Further innovation relates to the field-based high-throughput phenotyping (HTP) system, as phenotyping remains one of the main bottlenecks in plant breeding. In response, with the support of the Arab Fund for Economic and Social Development (AEFSD), Dr. Andrea Visioni and the manufacturer Hiphen developed the PhenoBuggy: a tractor-mounted, GPS-assisted multi-sensor head. The PhenoBuggy allows for rapid and accurate measuring of phenotypic traits, such as green fraction, senescence, vegetation indices, leaf area index, biomass, spike number, and plant height.
ICARDA continued its contributions to the EU-funded Activated Genebank Network (AGENT) project, launched in 2020 to transform genebanks from passive seed libraries into advanced bio-informatics resource centers. In 2021, ICARDA scientists helped devise more straightforward tools and procedures for genomic work that would typically involve a lot of complex statistics to improve breeders’ ability to define valuable germplasm. Through AGENT, ICARDA and partners are working to collect and standardize phenotype information from global genebank networks within a single database. This will revolutionize plant genetic resources and information sharing.
New lines of all our wheat crops aligned to product lines can be found in ICARDA’s International Nurseries.
ICARDA’s Farming with Alternative Pollinators (FAP), led by. Dr. Stefanie Christmann and funded by the German Federal Ministry for the Environment, Nature Conservation and Nuclear Safety, enhances agricultural land by marketable habitat enhancement plants (MHEP), nesting and water support.
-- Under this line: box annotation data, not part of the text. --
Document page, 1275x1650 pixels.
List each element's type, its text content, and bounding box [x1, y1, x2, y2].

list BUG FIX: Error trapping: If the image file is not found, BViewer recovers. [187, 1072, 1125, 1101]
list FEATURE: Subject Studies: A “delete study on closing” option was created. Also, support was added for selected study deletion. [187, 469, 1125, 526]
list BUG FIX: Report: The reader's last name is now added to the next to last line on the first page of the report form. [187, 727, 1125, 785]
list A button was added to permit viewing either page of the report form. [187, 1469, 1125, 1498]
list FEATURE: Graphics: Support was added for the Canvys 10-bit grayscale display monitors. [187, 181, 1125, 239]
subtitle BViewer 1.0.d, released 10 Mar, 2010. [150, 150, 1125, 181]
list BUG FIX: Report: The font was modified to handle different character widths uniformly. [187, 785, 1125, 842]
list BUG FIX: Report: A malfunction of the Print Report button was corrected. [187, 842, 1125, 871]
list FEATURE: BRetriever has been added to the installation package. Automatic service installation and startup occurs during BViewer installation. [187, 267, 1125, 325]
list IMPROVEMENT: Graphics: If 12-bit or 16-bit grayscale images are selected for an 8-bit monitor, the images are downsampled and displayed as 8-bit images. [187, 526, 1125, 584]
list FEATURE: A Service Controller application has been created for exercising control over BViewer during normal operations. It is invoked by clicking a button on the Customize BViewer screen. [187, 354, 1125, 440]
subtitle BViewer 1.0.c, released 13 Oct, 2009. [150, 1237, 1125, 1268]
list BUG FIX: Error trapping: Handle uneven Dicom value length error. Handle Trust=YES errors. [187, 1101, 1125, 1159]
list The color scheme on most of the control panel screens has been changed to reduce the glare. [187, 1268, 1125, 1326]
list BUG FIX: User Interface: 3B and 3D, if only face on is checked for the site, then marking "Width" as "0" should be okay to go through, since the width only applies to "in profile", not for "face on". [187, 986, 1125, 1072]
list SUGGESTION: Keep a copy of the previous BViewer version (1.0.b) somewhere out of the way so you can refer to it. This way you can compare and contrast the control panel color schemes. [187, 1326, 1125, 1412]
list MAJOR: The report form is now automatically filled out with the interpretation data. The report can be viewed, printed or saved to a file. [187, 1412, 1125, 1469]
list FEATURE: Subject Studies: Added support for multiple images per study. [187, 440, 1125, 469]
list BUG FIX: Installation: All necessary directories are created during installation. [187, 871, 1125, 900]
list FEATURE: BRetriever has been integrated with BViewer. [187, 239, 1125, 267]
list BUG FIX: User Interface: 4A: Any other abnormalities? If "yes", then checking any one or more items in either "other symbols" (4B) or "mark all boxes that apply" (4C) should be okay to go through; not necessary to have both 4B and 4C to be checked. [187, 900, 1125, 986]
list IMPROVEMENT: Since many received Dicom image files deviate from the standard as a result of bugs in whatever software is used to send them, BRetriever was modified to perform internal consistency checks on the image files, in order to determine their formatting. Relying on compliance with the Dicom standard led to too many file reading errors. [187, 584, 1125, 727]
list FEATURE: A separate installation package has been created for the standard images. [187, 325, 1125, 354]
MHEP prolong the flowering times in the fields and attract higher diversity and abdundance of pollinator (enhancing productivity of many crops) and natural enemies (reducing pest abundance in the main crop and the need for chemicals). Both effects increase the net income gain to farmers significantly and substantially. A project in Morocco in four agro-ecosystems, with seven different main crops and more than 230 smallholder fields showed net income increase of 121% and a reduction of pest abundance in the main crop by 65%.